• [Отрывок текста]:

· · · · ·

Проходит несколько часов. Чернотелка забыта, когда же я вспоминаю про нее, то вижу ее на земле все в той же позе на спинке, подергивающую ногами. Сдуло ее ветром.
Мы свернули наш бивак, упаковали вещи в машину, завели ее и поехали в другое место. Большая чернотелка помещена в коробочке возле люка отопления. Из него идет горячий воздух. Через полчаса из спичечной коробки слышится шорох. Наша пленница сучит ногами, ожила: помогло ей лечение солнечными лучами и теплом.
Поздно вечером, перед сном, вспоминая прожитый день, я думаю о том, почему чернотелки принимали солнечные ванны кверху брюшком. Поверхность брюшка больше поверхности спинки, на ней, кроме того, еще и ноги. На спинке толще хитин, крылья срослись, и под ними легкая воздушная прослойка. Летом она предохраняет жука от жары и перегрева. Возможно, на спинке есть еще что-либо препятствующее губительному действию солнечных лучей. В положении кверху ногами к тому же кажешься мертвым, а так, глядишь, попадешься какой-либо голодающей в пустыне пичужке или ящерице.
Сегодня тепло, пустыня только начала зеленеть, желтыми свечками засветились тюльпаны, воздух звенит от песен жаворонков, и в небе летят журавли, унизали его цепочками, перекликаются.

· · · · ·

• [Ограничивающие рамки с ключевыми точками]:
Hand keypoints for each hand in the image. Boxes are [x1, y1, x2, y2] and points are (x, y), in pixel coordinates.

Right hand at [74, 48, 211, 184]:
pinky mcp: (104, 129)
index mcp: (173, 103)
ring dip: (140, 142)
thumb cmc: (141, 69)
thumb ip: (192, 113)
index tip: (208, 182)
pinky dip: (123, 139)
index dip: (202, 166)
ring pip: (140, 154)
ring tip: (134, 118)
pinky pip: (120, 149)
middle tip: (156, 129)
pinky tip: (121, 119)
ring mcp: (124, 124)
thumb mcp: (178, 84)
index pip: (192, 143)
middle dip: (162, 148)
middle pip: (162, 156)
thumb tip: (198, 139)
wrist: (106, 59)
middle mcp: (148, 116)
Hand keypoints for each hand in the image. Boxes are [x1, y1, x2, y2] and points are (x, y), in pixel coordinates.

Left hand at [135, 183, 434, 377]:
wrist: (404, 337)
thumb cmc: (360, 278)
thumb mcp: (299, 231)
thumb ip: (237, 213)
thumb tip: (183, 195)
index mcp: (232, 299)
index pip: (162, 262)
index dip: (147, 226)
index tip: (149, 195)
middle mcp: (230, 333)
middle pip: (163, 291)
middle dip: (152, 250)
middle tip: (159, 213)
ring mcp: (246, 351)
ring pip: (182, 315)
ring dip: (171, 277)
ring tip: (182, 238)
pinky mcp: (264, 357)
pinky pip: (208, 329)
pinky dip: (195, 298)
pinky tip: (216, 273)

· · · · ·

• [Задания]:
1. Что, согласно отрывку о чернотелках, находится у жука под сросшимися крыльями на спинке?
2. Продолжите отрывок о чернотелках после его последнего предложения.
Записи для работы не понадобятся.

• [Ответы к заданиям]:
1. Легкая воздушная прослойка.

2.
Полчаса я бреду к горизонту, к странному белому пятну на далеком бугре. Хочется узнать, что за пятно, почему колышется, то застынет, то встрепенется.
Вскоре все становится обычным и понятным. Оказывается, расцвел большой куст таволги, весь покрылся душистыми цветами. На них — пир горой: все обсажены маленькими серыми пчелками-андренами. Сборщицы пыльцы и нектара очень заняты и очень торопятся. Кое-кто из них, заполнив свои корзиночки пыльцой, сверкает ярко-желтыми штанишками и, отягченный грузом, взмывает в воздух. По струйкам запаха прибывают все новые и новые посетительницы. Сколько их здесь! Наверное, несколько тысяч собралось отовсюду.
Ленивые черные мохнатые жуки-олёнки не спеша лакомятся пыльцой, запивают сладким нектаром. Порхают грациозные бабочки-голубянки. Юркие синие мухи блестят, как полированный металл. На самой верхушке уселся клоп-редувий. У него, завзятого хищника, другие намерения.
Куст тихо гудит тысячами крыльев. Здесь шумно, как на большом вокзале.
И еще один необычный любитель цветов, самый настоящий комар-аэдес каспиус. Он выхаживает по цветам на длинных ходульных ногах и старательно запускает хоботок в чашечки с нектаром. Забавный комар! В дождливые весны пустыня плодит немало этих кровососов. Он не один, здесь лакомится масса комаров. Я рассматриваю их через лупу, вижу сверкающие зеленые глаза, роскошно, вычурно загнутые коленцем мохнатые усики и длинные, в завиточках щупики, слегка прикрывающие хоботок. Все комары-самцы — благородные вегетарианцы. Они, не в пример своим супругам, довольствуются одним живительным сиропом, припрятанным на дне крошечных цветов. Кто знает, быть может, когда-нибудь человек научится истреблять комаров, привлекая их на искусственные запахи цветов. А без мужской половины рода не смогут класть яички бесплодные самки-кусаки.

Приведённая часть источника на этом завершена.